Kooperativ – zumindest die erfolgreichen, flexiblen Unternehmen. Dazu arbeiten sie mit anderen Firmen zusammen, die komplementäre Kompetenzen aufweisen. Das geschieht heute schon, wenn zum Beispiel das Wissen und die Fähigkeiten in der App-Programmierung von externen Partnern eingeholt werden. Für Berufseinsteiger bedeutet das: Seid entdeckungslustig! Kooperationschancen über Abteilungs- und Unternehmensgrenzen hinweg gibt es genügend – sie zu erkennen und richtig zu nutzen bleibt die entscheidende Herausforderung. 

Zieht man den Vergleichn zu denen anderer Länder: Wie innovativ sind deutsche Unternehmen?

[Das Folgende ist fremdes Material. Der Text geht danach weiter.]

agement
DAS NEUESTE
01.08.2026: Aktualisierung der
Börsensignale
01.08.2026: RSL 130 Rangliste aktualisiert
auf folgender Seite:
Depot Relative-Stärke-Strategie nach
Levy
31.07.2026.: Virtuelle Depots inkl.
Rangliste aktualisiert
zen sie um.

Im Maschinen- und Anlagenbau ist Deutschland traditionell weit vorne, ebenso in der Automobilindustrie. Unternehmen wie Tesla oder Google sind jedoch nicht in erster Linie dank ihrer Innovationskraft gefährliche Wettbewerber für die deutsche Fertigungsindustrie, sondern aufgrund ihrer Geschwindigkeit. Silicon-Valley-Konzerne, aber auch neue, kleine Hightech-Spezialisten agieren nach der ›Maker‹-Kultur: schnell und pragmatisch neue Dinge anbieten, obwohl diese noch nicht zu 100 Prozent ausgereift sind. Ein Scheitern wird dabei in Kauf genommen, solange sie Aufmerksamkeit am Markt erzeugen. Deutsche Unternehmen agieren oft bedächtiger, mit dem Blick für Details und Qualität. Das ist ein großer Vorteil, da eine starke Marke auch aufgrund weniger, aber hochwertiger Innovationen langfristig bestehen kann.

Wie wichtig sind Nachwuchskräfte für Innovationen?

Sehr, denn sie bringen eigene Denkweisen mit, sind viel sicherer im Umgang mit digitalen Tools und haben eine ganz andere Vorstellung von Geschwindigkeit. Zudem wird man auch in Zukunft Kunden nur in ihrer Sprache erreichen – Unternehmen sollten ihre Innovationskultur mit jungen Ingenieuren ständig weiterentwickeln. Vorbildlich funktioniert das in Förderprogrammen, bei denen junge Mitarbeiter Patenschaften für ihre älteren Kollegen übernehmen und sie etwa bei Themen wie Industrie 4.0 oder Smart Products unterstützen. Wer schon im Studium Praxiserfahrungen gesammelt hat, wird es leicht haben, den Ball aufzunehmen und sich zügig in der Arbeitswelt einzufinden.